--- WHAT YOU HAVE TO DO ---
For this exercise, copy each line of the records that contains the word "GraterGames".

[Start of Attachment]

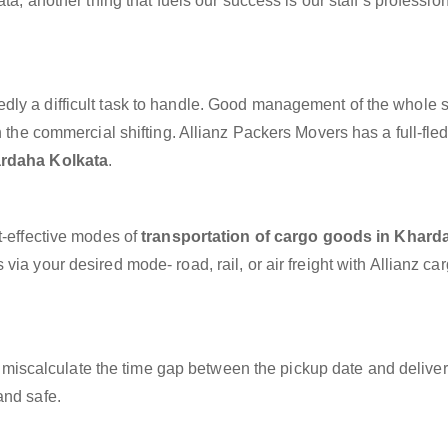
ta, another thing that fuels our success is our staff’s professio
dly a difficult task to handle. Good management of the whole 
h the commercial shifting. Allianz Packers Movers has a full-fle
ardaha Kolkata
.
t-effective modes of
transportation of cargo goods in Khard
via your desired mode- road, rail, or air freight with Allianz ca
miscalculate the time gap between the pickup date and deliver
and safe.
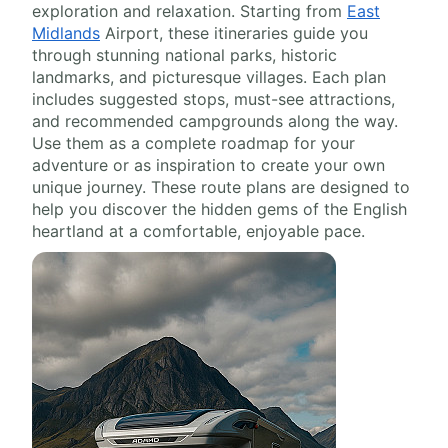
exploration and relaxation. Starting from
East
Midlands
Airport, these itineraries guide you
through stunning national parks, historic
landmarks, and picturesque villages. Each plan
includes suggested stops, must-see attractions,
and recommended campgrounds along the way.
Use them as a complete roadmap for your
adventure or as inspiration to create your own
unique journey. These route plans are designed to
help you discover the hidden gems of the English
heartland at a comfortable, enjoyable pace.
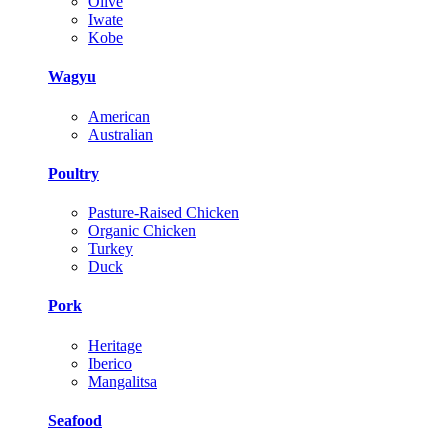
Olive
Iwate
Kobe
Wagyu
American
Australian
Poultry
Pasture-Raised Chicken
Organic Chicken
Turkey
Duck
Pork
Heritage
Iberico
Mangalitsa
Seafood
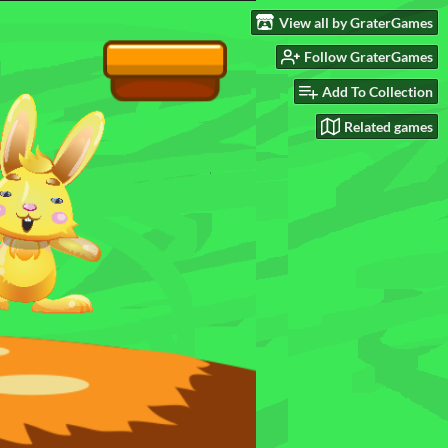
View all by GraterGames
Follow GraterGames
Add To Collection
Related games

[End of Attachment]
[Start of Attachment]

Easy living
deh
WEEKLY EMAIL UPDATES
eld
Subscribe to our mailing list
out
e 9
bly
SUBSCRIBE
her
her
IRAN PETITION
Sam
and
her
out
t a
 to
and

[End of Attachment]

--- EXERCISE OUTPUT ---
View all by GraterGames
Follow GraterGames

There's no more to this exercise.